27. The fact that the appellants lived with the sponsor until his departure in 20152 does not mean that they continue to have a family life with him. No applications were made for them at the time of the applications made by the sponsor and his youngest daughter in 2015 and indeed it took over three years for the appellants to submit their entry clearance applications after the sponsor and their sister had settled in the UK. They have, in the meantime, had each other to turn to for family life as well as their two older sisters who remain in Nepal with their families. Furthermore, following the sponsor's departure, the second appellant moved away to Kuwait to work for three years and the appellants have worked on a neighbouring farm where it appears their work was paid for in kind.
28. The judge accepted that there was evidence that the sponsor had sent small sums of money to the appellants however as he found those sums would not have been sent had the sponsor not been given the money by his daughter. Without her support, the sponsor would not have been able to send money to the appellants or to let them withdraw his pension in Nepal, although by his own admission that was a meagre sum. That finding is unchallenged.
29. I accept that the judge did not specifically refer to the fact that the appellants continue to live in the family home however, this omission does not render the determination unsustainable. Given the numerous other findings, key matters being unchallenged, this cannot possibly alter the outcome of the appeal.

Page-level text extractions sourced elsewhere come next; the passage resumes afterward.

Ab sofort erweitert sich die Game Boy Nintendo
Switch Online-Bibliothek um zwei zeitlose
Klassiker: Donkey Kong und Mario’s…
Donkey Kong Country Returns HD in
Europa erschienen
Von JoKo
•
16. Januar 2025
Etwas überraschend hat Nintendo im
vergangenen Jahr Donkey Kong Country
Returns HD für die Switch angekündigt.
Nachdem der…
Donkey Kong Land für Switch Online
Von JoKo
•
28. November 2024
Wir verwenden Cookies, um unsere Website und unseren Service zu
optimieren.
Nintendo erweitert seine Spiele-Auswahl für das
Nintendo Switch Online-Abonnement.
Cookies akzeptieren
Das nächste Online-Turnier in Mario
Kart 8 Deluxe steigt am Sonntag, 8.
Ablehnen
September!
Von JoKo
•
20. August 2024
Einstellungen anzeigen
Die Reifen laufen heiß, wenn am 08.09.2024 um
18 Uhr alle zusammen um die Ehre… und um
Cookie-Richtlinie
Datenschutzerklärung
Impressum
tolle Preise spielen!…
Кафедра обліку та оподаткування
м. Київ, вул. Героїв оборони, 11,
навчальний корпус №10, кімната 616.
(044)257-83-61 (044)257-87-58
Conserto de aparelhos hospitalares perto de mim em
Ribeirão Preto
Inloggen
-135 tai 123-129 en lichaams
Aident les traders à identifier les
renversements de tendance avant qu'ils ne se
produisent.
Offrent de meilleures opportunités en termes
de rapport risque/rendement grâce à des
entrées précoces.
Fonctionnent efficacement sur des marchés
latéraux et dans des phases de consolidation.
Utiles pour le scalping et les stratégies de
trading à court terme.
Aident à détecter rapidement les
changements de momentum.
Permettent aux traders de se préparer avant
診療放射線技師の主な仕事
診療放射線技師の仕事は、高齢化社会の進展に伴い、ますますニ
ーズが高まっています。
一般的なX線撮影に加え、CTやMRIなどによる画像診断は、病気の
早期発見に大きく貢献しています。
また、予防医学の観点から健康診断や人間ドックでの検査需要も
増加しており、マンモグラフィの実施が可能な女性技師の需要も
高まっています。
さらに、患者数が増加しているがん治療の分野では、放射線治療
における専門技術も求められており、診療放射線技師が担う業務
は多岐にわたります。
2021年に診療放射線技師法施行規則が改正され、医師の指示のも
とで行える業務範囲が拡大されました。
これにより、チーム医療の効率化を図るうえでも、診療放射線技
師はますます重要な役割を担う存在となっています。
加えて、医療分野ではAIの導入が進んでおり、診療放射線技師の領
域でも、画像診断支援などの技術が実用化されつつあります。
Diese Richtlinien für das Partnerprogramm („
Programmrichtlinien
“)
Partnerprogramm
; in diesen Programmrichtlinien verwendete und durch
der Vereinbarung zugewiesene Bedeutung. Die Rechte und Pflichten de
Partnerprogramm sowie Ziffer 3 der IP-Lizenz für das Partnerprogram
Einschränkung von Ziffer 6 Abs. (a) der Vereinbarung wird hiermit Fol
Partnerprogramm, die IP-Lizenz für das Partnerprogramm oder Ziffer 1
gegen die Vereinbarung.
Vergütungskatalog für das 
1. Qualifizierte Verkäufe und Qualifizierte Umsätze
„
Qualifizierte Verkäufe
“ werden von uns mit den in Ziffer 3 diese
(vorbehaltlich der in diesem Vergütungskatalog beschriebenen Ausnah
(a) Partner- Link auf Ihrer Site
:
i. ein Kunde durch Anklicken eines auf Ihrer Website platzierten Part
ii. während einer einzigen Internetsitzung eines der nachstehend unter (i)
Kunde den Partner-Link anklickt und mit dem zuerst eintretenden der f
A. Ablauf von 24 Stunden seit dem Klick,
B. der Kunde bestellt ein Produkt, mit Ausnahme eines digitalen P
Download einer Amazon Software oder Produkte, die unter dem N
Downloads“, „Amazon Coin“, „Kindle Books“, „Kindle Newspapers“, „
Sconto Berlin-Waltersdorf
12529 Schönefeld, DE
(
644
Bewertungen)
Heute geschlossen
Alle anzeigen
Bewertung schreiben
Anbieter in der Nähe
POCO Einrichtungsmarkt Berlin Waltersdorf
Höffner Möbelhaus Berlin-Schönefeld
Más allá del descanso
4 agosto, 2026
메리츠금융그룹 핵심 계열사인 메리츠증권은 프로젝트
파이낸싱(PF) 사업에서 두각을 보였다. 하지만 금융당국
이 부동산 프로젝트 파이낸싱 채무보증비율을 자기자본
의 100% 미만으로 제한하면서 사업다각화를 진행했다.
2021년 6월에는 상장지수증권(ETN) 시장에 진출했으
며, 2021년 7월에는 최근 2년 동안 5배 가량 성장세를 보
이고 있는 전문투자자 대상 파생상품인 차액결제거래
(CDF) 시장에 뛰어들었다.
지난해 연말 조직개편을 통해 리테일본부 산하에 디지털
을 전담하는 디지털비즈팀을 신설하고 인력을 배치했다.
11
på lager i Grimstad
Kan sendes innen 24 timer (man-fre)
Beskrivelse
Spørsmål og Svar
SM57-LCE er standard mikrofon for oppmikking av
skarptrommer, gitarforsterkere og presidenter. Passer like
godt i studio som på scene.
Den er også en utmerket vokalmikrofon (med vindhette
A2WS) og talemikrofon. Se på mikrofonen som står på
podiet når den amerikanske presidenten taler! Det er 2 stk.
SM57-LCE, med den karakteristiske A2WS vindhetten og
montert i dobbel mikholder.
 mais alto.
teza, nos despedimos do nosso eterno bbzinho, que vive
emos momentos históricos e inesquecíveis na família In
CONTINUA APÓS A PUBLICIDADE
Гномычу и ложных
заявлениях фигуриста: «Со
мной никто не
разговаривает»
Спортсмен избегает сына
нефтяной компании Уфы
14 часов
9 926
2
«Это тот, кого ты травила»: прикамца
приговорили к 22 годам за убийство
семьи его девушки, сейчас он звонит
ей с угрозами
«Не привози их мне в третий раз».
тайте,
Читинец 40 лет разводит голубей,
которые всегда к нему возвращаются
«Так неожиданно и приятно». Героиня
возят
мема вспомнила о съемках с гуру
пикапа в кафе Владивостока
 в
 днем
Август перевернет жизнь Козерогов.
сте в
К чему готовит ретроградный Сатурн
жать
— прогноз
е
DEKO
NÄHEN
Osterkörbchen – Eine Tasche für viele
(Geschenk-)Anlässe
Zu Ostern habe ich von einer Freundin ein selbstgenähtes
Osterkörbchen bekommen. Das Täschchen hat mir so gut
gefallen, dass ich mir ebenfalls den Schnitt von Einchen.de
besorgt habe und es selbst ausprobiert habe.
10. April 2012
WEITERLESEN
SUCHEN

30. The grounds refer to emotional ties. It is argued that it is the culture of Nepal for unmarried children remain part of their parent's household. There was, however, no independent evidence before the judge as to Nepalese cultural norms and no reason for him to have made a finding of family life given the specific circumstances of the appellants based on mere assumptions. One could just as easily argue that if unmarried children were considered to remain part of a parent's household, they would not be left behind for numerous years before attempts were made for them to join the absent parent. Evidence of messages between the parties has been adduced but in the absence of any translations for the messages, it is impossible to know what the nature of the contact amounts to or to assess whether it can be said to show emotional dependency.
31. On the basis of the evidence before the judge, the findings were properly made and are fully sustainable. No errors of law have been established.
32. The decision of the First-tier Tribunal does not contain any errors of law and it is upheld. The appeals are dismissed.
33. No anonymity order has been sought at any stage and I see no reason to make one.